Hollywood PrivacyWatch Special Edition: Leto Not Homeless
A reader is momentarily appalled that a drifter was about to defile one of the most holy retail destinations in Beverly Hills, then realizes that the offending vagrant was merely an actor with a hobo's fashion sense:
Driving down Rodeo Saturday afternoon, we spotted what appeared to be a homeless man outside of the Chanel store . . . a closer look revealed that it was actually Jared Leto. I was going to start mocking him if he was going to go into Chanel, but he greeted a blonde woman with a quick kiss — and then we saw it was Scarlett Johansson. The mocking ceased.
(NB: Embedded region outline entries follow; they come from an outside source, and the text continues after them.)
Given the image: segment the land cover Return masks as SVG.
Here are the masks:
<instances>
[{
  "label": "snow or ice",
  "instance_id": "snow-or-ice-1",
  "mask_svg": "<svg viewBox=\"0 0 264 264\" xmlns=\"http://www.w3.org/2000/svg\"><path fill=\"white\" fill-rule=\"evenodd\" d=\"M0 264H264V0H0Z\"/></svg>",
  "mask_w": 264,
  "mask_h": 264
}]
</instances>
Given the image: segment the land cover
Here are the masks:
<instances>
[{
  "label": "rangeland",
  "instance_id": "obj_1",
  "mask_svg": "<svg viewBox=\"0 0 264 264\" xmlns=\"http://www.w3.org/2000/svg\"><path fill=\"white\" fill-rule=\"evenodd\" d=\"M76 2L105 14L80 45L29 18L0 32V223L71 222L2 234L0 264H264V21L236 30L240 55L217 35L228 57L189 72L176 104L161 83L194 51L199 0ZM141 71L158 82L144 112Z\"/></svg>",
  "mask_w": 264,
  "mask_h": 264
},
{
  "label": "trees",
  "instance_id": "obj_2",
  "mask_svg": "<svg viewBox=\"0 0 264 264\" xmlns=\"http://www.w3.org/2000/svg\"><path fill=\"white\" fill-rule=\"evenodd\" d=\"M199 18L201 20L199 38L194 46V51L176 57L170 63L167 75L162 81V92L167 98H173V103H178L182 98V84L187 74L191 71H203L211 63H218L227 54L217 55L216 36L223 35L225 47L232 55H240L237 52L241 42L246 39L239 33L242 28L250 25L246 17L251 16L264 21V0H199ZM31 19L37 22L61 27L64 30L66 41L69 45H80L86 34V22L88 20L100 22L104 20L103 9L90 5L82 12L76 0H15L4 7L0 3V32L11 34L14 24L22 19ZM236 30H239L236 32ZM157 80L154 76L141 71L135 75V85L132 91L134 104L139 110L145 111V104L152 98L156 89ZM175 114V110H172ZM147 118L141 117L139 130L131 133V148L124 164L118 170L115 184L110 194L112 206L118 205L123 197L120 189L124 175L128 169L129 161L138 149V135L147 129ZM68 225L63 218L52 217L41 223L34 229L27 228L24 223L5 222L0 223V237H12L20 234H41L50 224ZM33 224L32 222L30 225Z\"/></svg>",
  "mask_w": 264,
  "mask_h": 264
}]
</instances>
The mocking should never cease. For example, maybe Jared and Scarlett were about to choose a more flattering shade of eyeliner than the one Oliver Stone made him wear throughout Alexander, even when he was headed into battle. At least then he'd be aspiring to be a fabulous drag hobo, instead of the cliché, actor-too-busy-to-wash-and-iron-his-clothes-but-still-shopping-on-Rodeo kind.
[And while we're talking about Alexander, let us save you the cost of a movie ticket if you were anticipating the much-ballyhooed Farrell-on-Leto action. Unless your idea of "the truthful exploration of Alexander's sexuality" means the two pretty boys exchanging longing glances and endlessly gabbing about their devotion, you'd be much better off catching any double-feature at the Tomkat.]